J’ai proposé quelques nouveaux thèmes à l’Eawag, qui ont été repris par mes collègues et qui constituent aujourd’hui des éléments indispensables du portefeuille. Le Water Hub dans le bâtiment NEST de l’Empa et de l’Eawag, dans lequel sont utilisés les développements du département Technologie des procédés et où nous apportons nos expériences et nos connaissances à l’industrie et à la pratique en est un exemple. Dans le Water Hub, nous expérimentons en direct la séparation des flux d’eaux usées directement à la source et leur traitement dans le bâtiment même. Un autre exemple plus indirect est le programme de recherche inter- et transdisciplinaire Wings (Water and sanitation Innovations for Non-Grid Solutions), qui cherche à répondre à la question de savoir comment assurer l’approvisionnement en eau et le traitement des eaux usées de manière flexible et efficace en termes de ressources dans les villes à croissance rapide.

"Depuis des décennies, il est clair qu'avec l'augmentation de la population mondiale et le changement climatique, nous devons gérer nos ressources de manière plus consciente".

Comment se fait-il que vous ayez été persuadée si tôt de la séparation de l’urine?

Je ne l’étais pas du tout. Mais je m’intéressais à une solution de développement pour la gestion durable des eaux urbaines qui ne fonctionne pas uniquement dans les pays privilégiés qui peuvent s’offrir des installations et des infrastructures. Je ne voyais tout simplement pas d’autre alternative que la séparation de l’urine.

Il est évident depuis des décennies qu’une population mondiale en plein essor et le changement climatique nous obligent à devenir plus responsables dans l’usage de nos ressources. L’eau et les cours d’eau sont les ressources les plus précieuses que nous ayons, et approvisionner les villes en eau et protéger les cours d’eau des eaux usées est une tâche complexe qui a été perfectionnée chez nous lentement depuis le début du 20e siècle. Je pensais, et pense toujours, que notre gestion des eaux urbaines ne peut fonctionner que dans des sociétés stables, riches en eau et plus ou moins prospères. Je suis convaincue que seule la séparation à la source nous permettra de simplifier le traitement des eaux usées de manière à ce qu’il puisse progresser partout de façon décentralisée et rapide. De plus, les ressources peuvent être récupérées plus facilement des différentes parties des eaux usées: engrais à partir de l’urine, eau à partir de l’eau grise, énergie à partir des matières solides.

La Suisse serait un bon endroit pour perfectionner la séparation de l’urine: au lieu de développer les stations d’épuration pour réduire les flux d’azote sur les zones côtières européennes, un tel développement aurait un impact beaucoup plus important au niveau mondial. Je pars du principe que ce serait moins cher à long terme pour la Suisse, même si les nouvelles technologies sont bien entendu toujours plus chères au début.

Qu’est-ce qui vous a marqué dans votre travail à l’Eawag?

**Consignes à suivre**
- a) Reformulez sous forme de liste le paragraphe de l'extrait sur la séparation de l'urine qui commence par « Il est évident depuis des décennies », en gardant ses faits principaux.
- b) Relevez toutes les ressources que l'extrait sur la séparation de l'urine présente comme récupérables à partir des eaux usées, chacune avec la partie des eaux usées dont elle provient.
- c) Donnez la suite de l'extrait sur la séparation de l'urine, après sa dernière phrase.

**Données extraites**
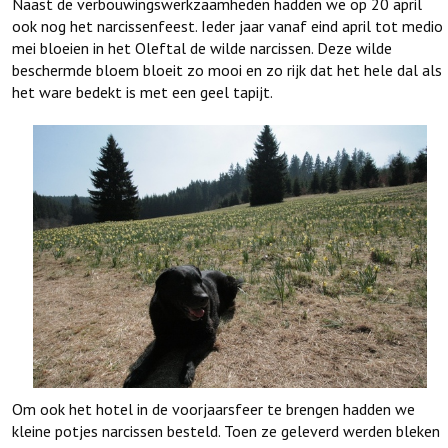
Naast de verbouwingswerkzaamheden hadden we op 20 april
ook nog het narcissenfeest. Ieder jaar vanaf eind april tot medio
mei bloeien in het Oleftal de wilde narcissen. Deze wilde
beschermde bloem bloeit zo mooi en zo rijk dat het hele dal als
het ware bedekt is met een geel tapijt.
Om ook het hotel in de voorjaarsfeer te brengen hadden we
kleine potjes narcissen besteld. Toen ze geleverd werden bleken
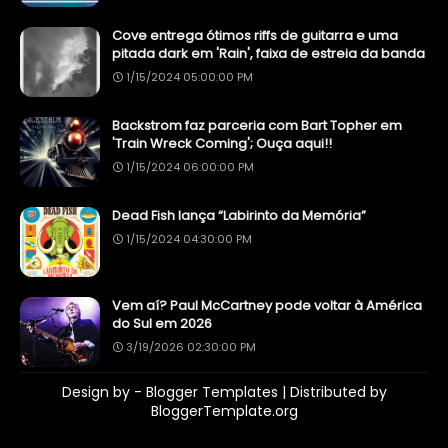
Cove entrega ótimos riffs de guitarra e uma
pitada dark em 'Rain', faixa de estreia da banda
1/15/2024 05:00:00 PM
Backstrom faz parceria com Bart Topher em
'Train Wreck Coming'; Ouça aqui!!
1/15/2024 06:00:00 PM
Dead Fish lança “Labirinto da Memória”
1/15/2024 04:30:00 PM
Vem aí? Paul McCartney pode voltar à América
do Sul em 2026
3/19/2026 02:30:00 PM
Design by -
Blogger Templates
| Distributed by
BloggerTemplate.org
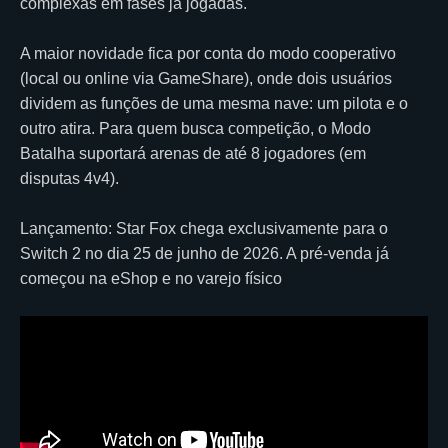
complexas em fases já jogadas.
A maior novidade fica por conta do modo cooperativo
(local ou online via GameShare), onde dois usuários
dividem as funções de uma mesma nave: um pilota e o
outro atira. Para quem busca competição, o Modo
Batalha suportará arenas de até 8 jogadores (em
disputas 4v4).
Lançamento: Star Fox chega exclusivamente para o
Switch 2 no dia 25 de junho de 2026. A pré-venda já
começou na eShop e no varejo físico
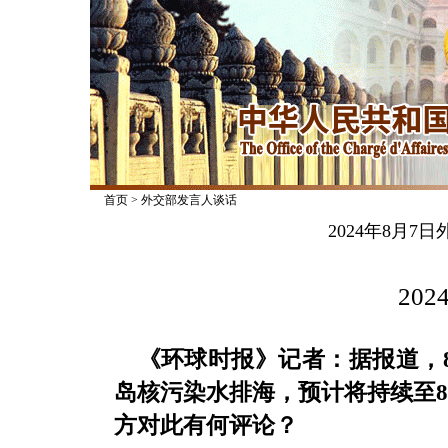
首页
>
外交部发言人谈话
2024年8月
2024
《环球时报》记者：据报道，
岛核污染水排海，预计将持续至8
方对此有何评论？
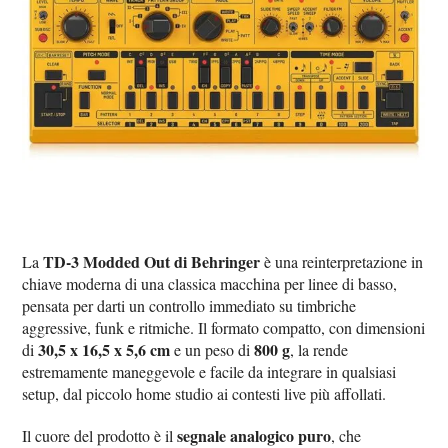
TD-3 Modded Out di Behringer
La
è una reinterpretazione in
chiave moderna di una classica macchina per linee di basso,
pensata per darti un controllo immediato su timbriche
aggressive, funk e ritmiche. Il formato compatto, con dimensioni
30,5 x 16,5 x 5,6 cm
800 g
di
e un peso di
, la rende
estremamente maneggevole e facile da integrare in qualsiasi
setup, dal piccolo home studio ai contesti live più affollati.
segnale analogico puro
Il cuore del prodotto è il
, che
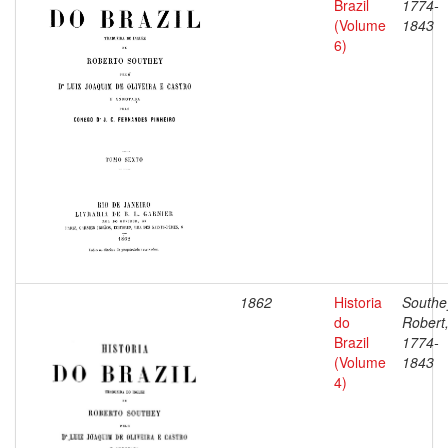
Brazil
1774-
(Volume
1843
6)
1862
Historia
Southe
do
Robert
Brazil
1774-
(Volume
1843
4)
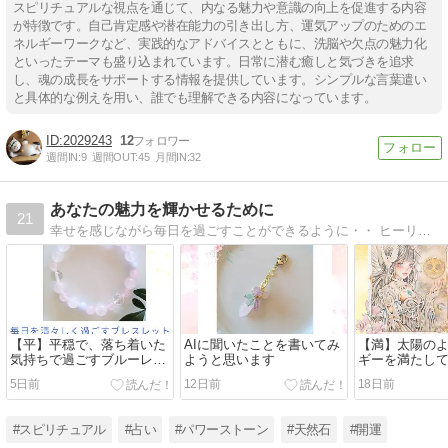
スピリチュアルな視点を通じて、内なる魅力や意識の向上を促進する内容
が特徴です。自己肯定感や潜在能力の引き出し方、運気アップのためのエ
ネルギーワークなど、実践的なアドバイスとともに、洗脳や欠点の魅力化
といったテーマも盛り込まれています。日常に潜む癒しと気づきを追求
し、魂の成長をサポートする情報を提供しています。シンプルな言葉遣い
と具体的な例えを用い、誰でも理解できる内容になっています。
2029243
12
週間IN:
9
週間OUT:
45
月間IN:
32
あなたの魅力を輝かせるために
21
幸せを感じながら毎日を過ごすことができるように・・ ヒーリングメッセージやパワーストーンのブレスレットをお届けして、あなたの魅力を引き出すお手伝いをしています あなたが毎日を、輝いて過ごすことができますように
【平】平穏で、落ち着いた
AIに聞いたことを書いてみ
【満】太陽の
気持ちで過ごすブルーレー
ようと思います
ギーを満たし
スアゲートのブレスレット
きにするシト
5日前
12日前
18日前
レット
#スピリチュアル
#占い
#パワーストーン
#天然石
#開運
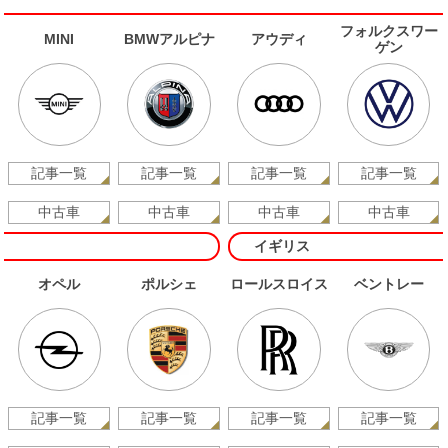
フォルクスワー
MINI
BMWアルピナ
アウディ
ゲン
記事一覧
記事一覧
記事一覧
記事一覧
中古車
中古車
中古車
中古車
イギリス
オペル
ポルシェ
ロールスロイス
ベントレー
記事一覧
記事一覧
記事一覧
記事一覧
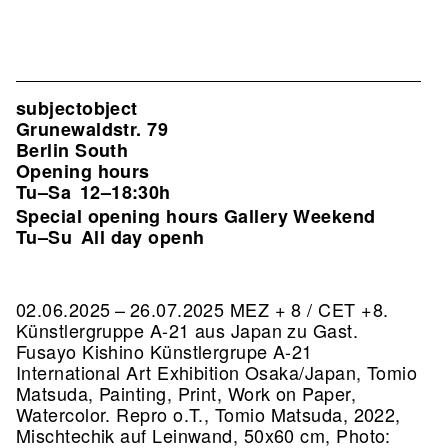
subjectobject
Grunewaldstr. 79
Berlin South
Opening hours
Tu–Sa
12–18:30h
Special opening hours Gallery Weekend
Tu–Su
All day openh
02.06.2025 – 26.07.2025 MEZ + 8 / CET +8.
Künstlergruppe A-21 aus Japan zu Gast.
Fusayo Kishino Künstlergrupe A-21
International Art Exhibition Osaka/Japan, Tomio
Matsuda, Painting, Print, Work on Paper,
Watercolor.
Repro o.T., Tomio Matsuda, 2022,
Mischtechik auf Leinwand, 50x60 cm, Photo:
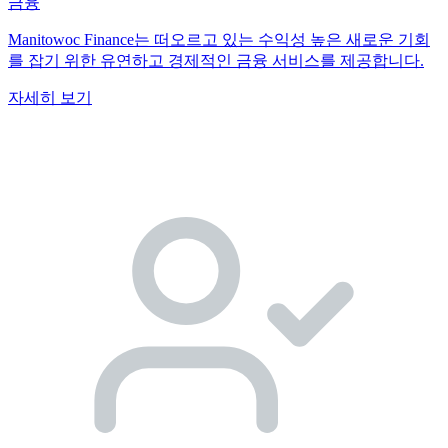
금융
Manitowoc Finance는 떠오르고 있는 수익성 높은 새로운 기회
를 잡기 위한 유연하고 경제적인 금융 서비스를 제공합니다.
자세히 보기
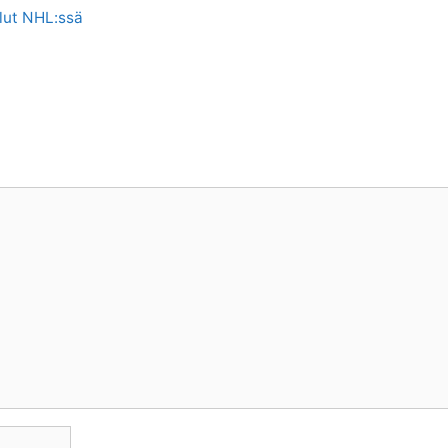
llut NHL:ssä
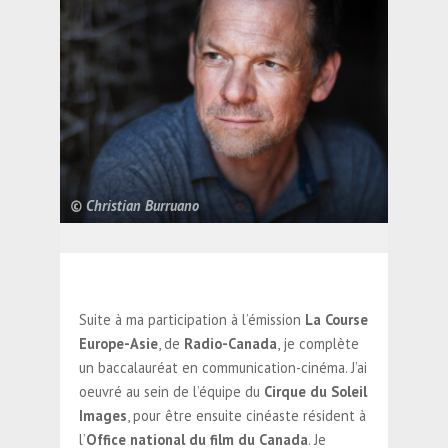
© Christian Burruano
Suite à ma participation à l’émission
La Course
Europe-Asie
, de
Radio-Canada
, je complète
un baccalauréat en communication-cinéma. J’ai
oeuvré au sein de l’équipe du
Cirque du Soleil
Images
, pour être ensuite cinéaste résident à
l’
Office national du film du Canada
. Je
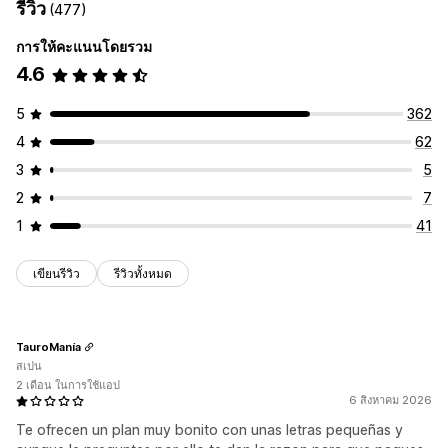
รีวิว
(477)
การให้คะแนนโดยรวม
4.6
5
362
4
62
3
5
2
7
1
41
เขียนรีวิว
รีวิวทั้งหมด
TauroManía
สเปน
2 เดือน ในการใช้แอป
6 สิงหาคม 2026
Te ofrecen un plan muy bonito con unas letras pequeñas y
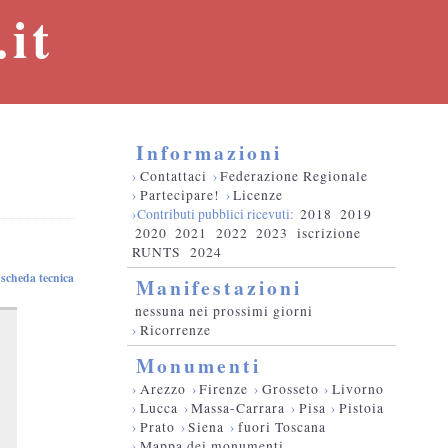
it
Informazioni
›
Contattaci
›
Federazione Regionale
›
Partecipare!
›
Licenze
›Contributi pubblici ricevuti:
2018
2019
2020
2021
2022
2023
iscrizione
RUNTS
2024
scheda tecnica
Manifestazioni
nessuna nei prossimi giorni
›
Ricorrenze
Monumenti
›
Arezzo
›
Firenze
›
Grosseto
›
Livorno
›
Lucca
›
Massa-Carrara
›
Pisa
›
Pistoia
›
Prato
›
Siena
›
fuori Toscana
›
Mappa dei monumenti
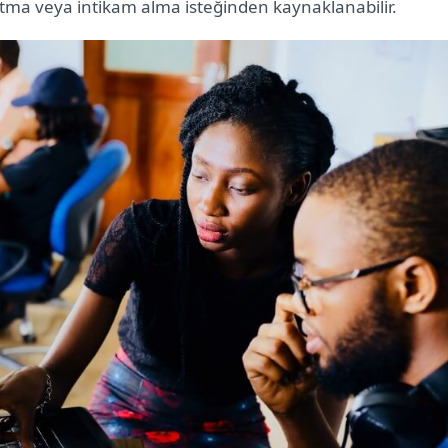
tma veya intikam alma isteğinden kaynaklanabilir.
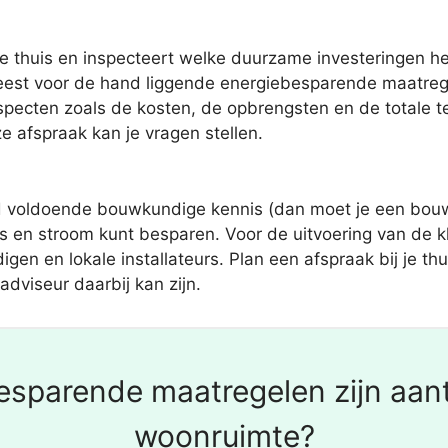
e thuis en inspecteert welke duurzame investeringen het 
meest voor de hand liggende energiebesparende maatreg
specten zoals de kosten, de opbrengsten en de totale t
e afspraak kan je vragen stellen.
jd voldoende bouwkundige kennis (dan moet je een bouwk
s en stroom kunt besparen. Voor de uitvoering van de kl
igen en lokale installateurs. Plan een afspraak bij je thu
dviseur daarbij kan zijn.
sparende maatregelen zijn aantr
woonruimte?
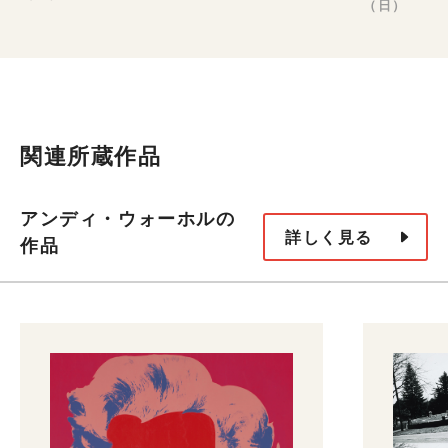
（日）
関連所蔵作品
アンディ・ウォーホルの
詳しく見る
作品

**Corrigé de l'exercice**
- a)
- Depuis des décennies, la croissance de la population mondiale et le changement climatique imposent un usage plus responsable des ressources.
- L'eau et les cours d'eau sont les ressources les plus précieuses.
- Approvisionner les villes en eau et protéger les cours d'eau des eaux usées est une tâche complexe, perfectionnée lentement depuis le début du 20e siècle.
- La gestion actuelle des eaux urbaines ne fonctionne que dans des sociétés stables, riches en eau et plus ou moins prospères.
- Seule la séparation à la source permettrait de simplifier le traitement des eaux usées. Il pourrait alors progresser partout, de façon décentralisée et rapide.
- Cette séparation facilite aussi la récupération des ressources : de l'engrais à partir de l'urine, de l'eau à partir de l'eau grise et de l'énergie à partir des matières solides.

- b)
- Engrais : à partir de l'urine
- Eau : à partir de l'eau grise
- Énergie : à partir des matières solides

- c)
Pour moi, l’Eawag était idéal pour faire de la recherche car il était permis de subir des échecs, ce qui est fondamental pour mener des projets innovants. Si on n’a pas droit à l’erreur, alors on fait ce qui fonctionne à coup sûr et on évite les grandes avancées. En outre, de nombreuses disciplines qui interagissent pour avoir un réel impact sont présentes à l’Eawag. Il est difficile de trouver ailleurs une telle constellation. Il existe en plus des départements de support professionnels qui sont très importants pour nous tous.

Et pour la suite? Avez-vous des projets?

Je me réjouis beaucoup d’avoir du temps libre qui me donnera enfin l’opportunité de faire toutes les choses que je veux faire depuis longtemps. Echapper au brouillard dans les montagnes, visiter les musées italiens hors saison, cultiver mon jardin, même s’il pleut tous les week-ends, et plus encore. Mon objectif à long terme est de lire les fables islandaises en version originale. La littérature nordique m’a toujours intéressée et je trouve cette littérature médiévale tout à fait passionnante. Je vais donc commencer par apprendre l’islandais, qui est assez proche de l’ancienne langue nordique. On peut apprendre l’islandais en ligne ou à la Migros – pour l’ancienne langue nordique, il faudrait aller à l’université. Ce serait aussi très intéressant, mais je veux d’abord profiter quelques années de ma liberté. J’ai été suffisamment longtemps liée aux vacances scolaires et universitaires.
 

Portrait de Tove Larsen

Tove Larsen est titulaire d’un doctorat en génie chimique, scientifique Senior depuis 1999, puis responsable de groupe au département Gestion des eaux urbaines de l’Eawag.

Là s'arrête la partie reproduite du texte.